What do you do when you feel that your career may be flushing down the drain? Hit the Internet sites with an updated resume—after all, everyone knows that there are zillions of jobs posted, right?
Start calculating how much time you’ve accrued when the ax falls—with accumulated sick and vacation time, the company is bound to give you some severance.
How about calling Dr. Laura—she’s capable so summing up your situation in a nanosecond.
Here’s another way—look in the mirror and have a serious chat with you.
A few weeks ago, I got an email from an executive with a publicly held company. She had followed several of my columns and wrote that her business life was not so good. In the last few years, she’s found that she no longer speaks up at meetings, that her leadership skills are tarnishing and that she doesn’t have any faith in herself. She seriously wondered how long she would be able to stay employed.
After some coaching via email, I encouraged her to get my book, The Confidence Factor—Cosmic Gooses Lay Golden Eggs. Two weeks ago, I got this email.
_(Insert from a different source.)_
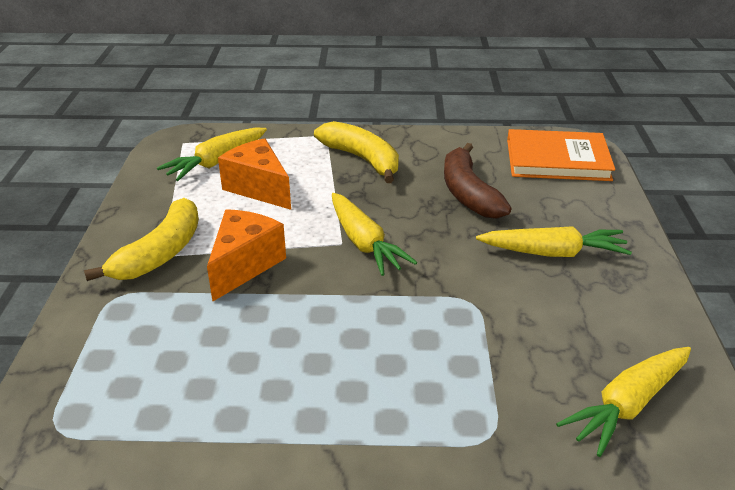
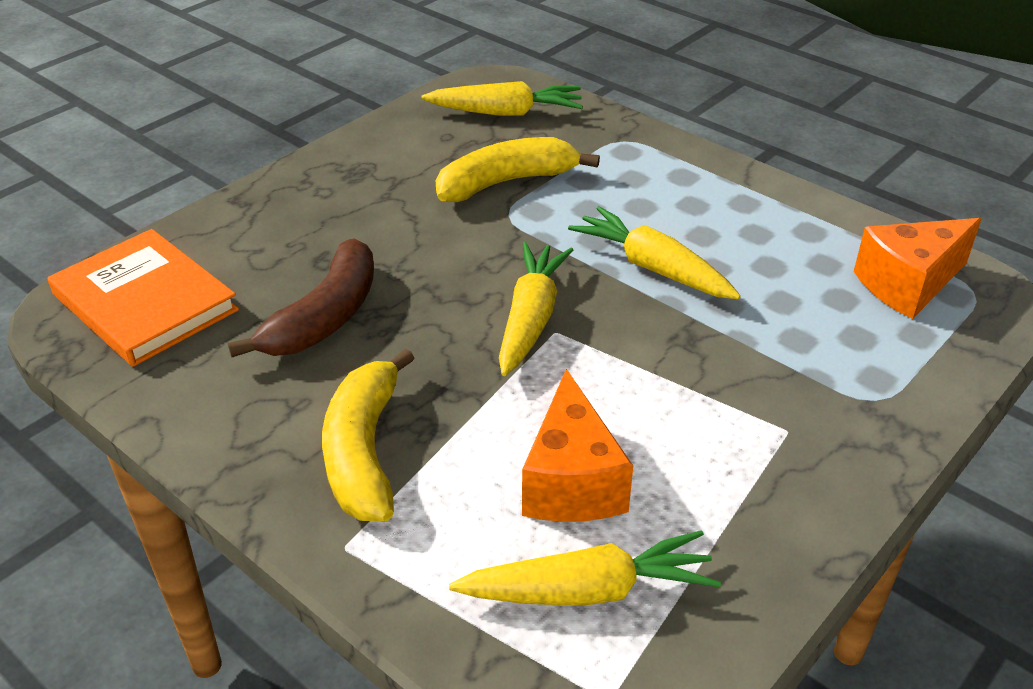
camera: 140 degrees left, 5 degrees up
(160, 253) = (790, 435): yellow banana -> yellow banana (506, 182)
(244, 265) = (694, 362): orange cheese -> orange cheese (908, 284)
(554, 253) = (365, 213): yellow carrot -> yellow carrot (652, 267)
With her permission, I’m sharing it with you—
Well, I got your book as you recommended and I read it. This week, it was the first thing I would do every morning from 6 to 8 before I would start work. I also used the book for journaling thoughts and ideas about what I was going through right now. I really enjoyed reading the stories and the specific points you made really hit home. Here are the actions I have either already started to take or that I am planning to take:
Surround myself with people I respect and are positive. Mentally reinforce all my good qualities and make sure I show those qualities to others every day.
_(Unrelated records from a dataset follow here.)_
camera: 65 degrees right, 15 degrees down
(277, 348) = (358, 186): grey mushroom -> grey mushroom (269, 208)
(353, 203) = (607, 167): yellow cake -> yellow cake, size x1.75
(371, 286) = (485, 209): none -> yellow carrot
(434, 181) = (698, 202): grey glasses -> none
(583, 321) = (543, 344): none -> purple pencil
Admit it when I have failed and move on. Be smarter the next time.
Do more things to impress myself and don’t worry about the need to impress others so they will like me more.
I don’t need to be in control of everything all the time.
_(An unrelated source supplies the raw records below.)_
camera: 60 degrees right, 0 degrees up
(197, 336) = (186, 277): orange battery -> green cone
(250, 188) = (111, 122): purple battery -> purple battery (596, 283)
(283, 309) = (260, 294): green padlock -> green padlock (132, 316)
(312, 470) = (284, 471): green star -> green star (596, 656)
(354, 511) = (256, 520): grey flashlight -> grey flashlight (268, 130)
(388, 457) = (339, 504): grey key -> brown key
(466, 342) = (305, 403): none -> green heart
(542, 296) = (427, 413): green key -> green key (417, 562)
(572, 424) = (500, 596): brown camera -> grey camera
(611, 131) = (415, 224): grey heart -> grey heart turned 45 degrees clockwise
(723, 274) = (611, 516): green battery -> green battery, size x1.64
Realized that sometimes when people act like they really don’t get what I just said, it doesn’t make me wrong. It could be because they are not ready to hear what I have to say.
Make a list of my accomplishments and the best experiences I have had in life so far.
Treat others in a way that helps them to feel better about themselves.
A week after I got the above email, another arrived. My writer continued—
I wanted to let you know that I did very well in a meeting yesterday. I didn’t hold back my comments and opinions. It was a very important meeting (the future of our department) and I was pleased with the outcome. At one point, I expressed an opinion that no one agreed with. I laughed and said to myself, ‘Well, at least I helped them become very clear about what they don’t want.’
Before the meeting, I was still nervous and almost avoided attending. I still have much work to do before I regain my confidence, but at least I am on my way.
Confidence is the power to create the regard, the appreciation, the caring that you have for you.
In a word, confidence is the reputation that you have for you. It’s not genetic; it rarely comes from having the ideal environment. It comes for the school of hard knocks, Life 101, making mistakes, and failing (and getting back up). It comes from living, not hiding in the shadows when problems and negative events surface and the ability and willingness to look in the mirror and be honest with yourself.